BEGIN EXERCISE MATERIAL

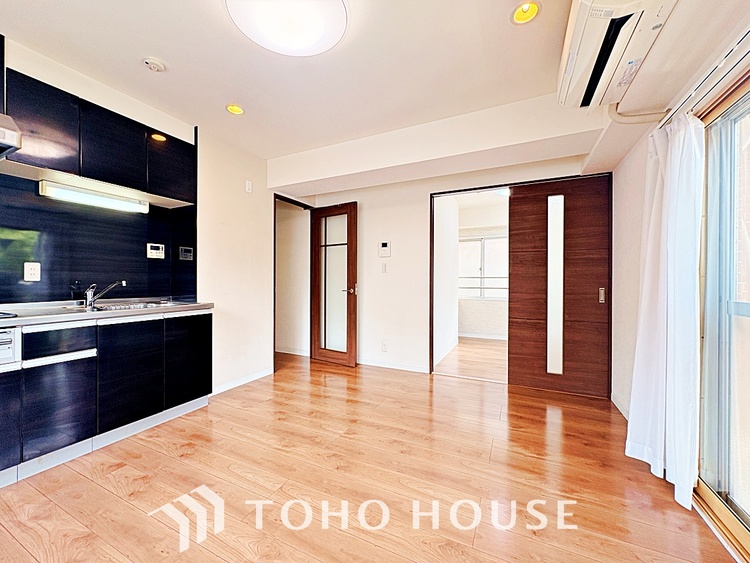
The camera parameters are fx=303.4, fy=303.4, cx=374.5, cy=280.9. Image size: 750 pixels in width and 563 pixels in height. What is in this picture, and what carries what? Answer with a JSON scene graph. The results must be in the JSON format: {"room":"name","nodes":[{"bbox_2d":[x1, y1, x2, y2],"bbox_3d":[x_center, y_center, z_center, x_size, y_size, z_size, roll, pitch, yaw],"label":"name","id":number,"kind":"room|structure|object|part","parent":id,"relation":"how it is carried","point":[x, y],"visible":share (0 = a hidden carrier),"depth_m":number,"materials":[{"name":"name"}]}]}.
{"room":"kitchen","nodes":[
{"label":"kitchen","id":0,"kind":"room"},
{"bbox_2d":[0,34,279,395],"bbox_3d":[-2.065,-0.167,1.831,0.350,2.526,4.804,0,0,26],"label":"left wall","id":1,"kind":"structure","parent":0,"point":[230,229],"depth_m":3.07,"materials":[{"name":"white paint"}]},
{"bbox_2d":[0,113,21,157],"bbox_3d":[-2.208,-0.815,1.357,0.513,0.280,0.737,0,0,26],"label":"range hood","id":2,"kind":"object","parent":1,"relation":"attached to","point":[5,131],"visible":1,"depth_m":1.57,"materials":[{"name":"silver metal"}]},
{"bbox_2d":[0,168,196,305],"bbox_3d":[-2.387,-0.291,1.891,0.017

END EXERCISE MATERIAL

__REQUIREMENT__
Pictures in the records above are left out; print everything else exactly as written.

__THE COMPLETED TASK__
The camera parameters are fx=303.4, fy=303.4, cx=374.5, cy=280.9. Image size: 750 pixels in width and 563 pixels in height. What is in this picture, and what carries what? Answer with a JSON scene graph. The results must be in the JSON format: {"room":"name","nodes":[{"bbox_2d":[x1, y1, x2, y2],"bbox_3d":[x_center, y_center, z_center, x_size, y_size, z_size, roll, pitch, yaw],"label":"name","id":number,"kind":"room|structure|object|part","parent":id,"relation":"how it is carried","point":[x, y],"visible":share (0 = a hidden carrier),"depth_m":number,"materials":[{"name":"name"}]}]}.
{"room":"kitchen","nodes":[
{"label":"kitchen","id":0,"kind":"room"},
{"bbox_2d":[0,34,279,395],"bbox_3d":[-2.065,-0.167,1.831,0.350,2.526,4.804,0,0,26],"label":"left wall","id":1,"kind":"structure","parent":0,"point":[230,229],"depth_m":3.07,"materials":[{"name":"white paint"}]},
{"bbox_2d":[0,113,21,157],"bbox_3d":[-2.208,-0.815,1.357,0.513,0.280,0.737,0,0,26],"label":"range hood","id":2,"kind":"object","parent":1,"relation":"attached to","point":[5,131],"visible":1,"depth_m":1.57,"materials":[{"name":"silver metal"}]},
{"bbox_2d":[0,168,196,305],"bbox_3d":[-2.387,-0.291,1.891,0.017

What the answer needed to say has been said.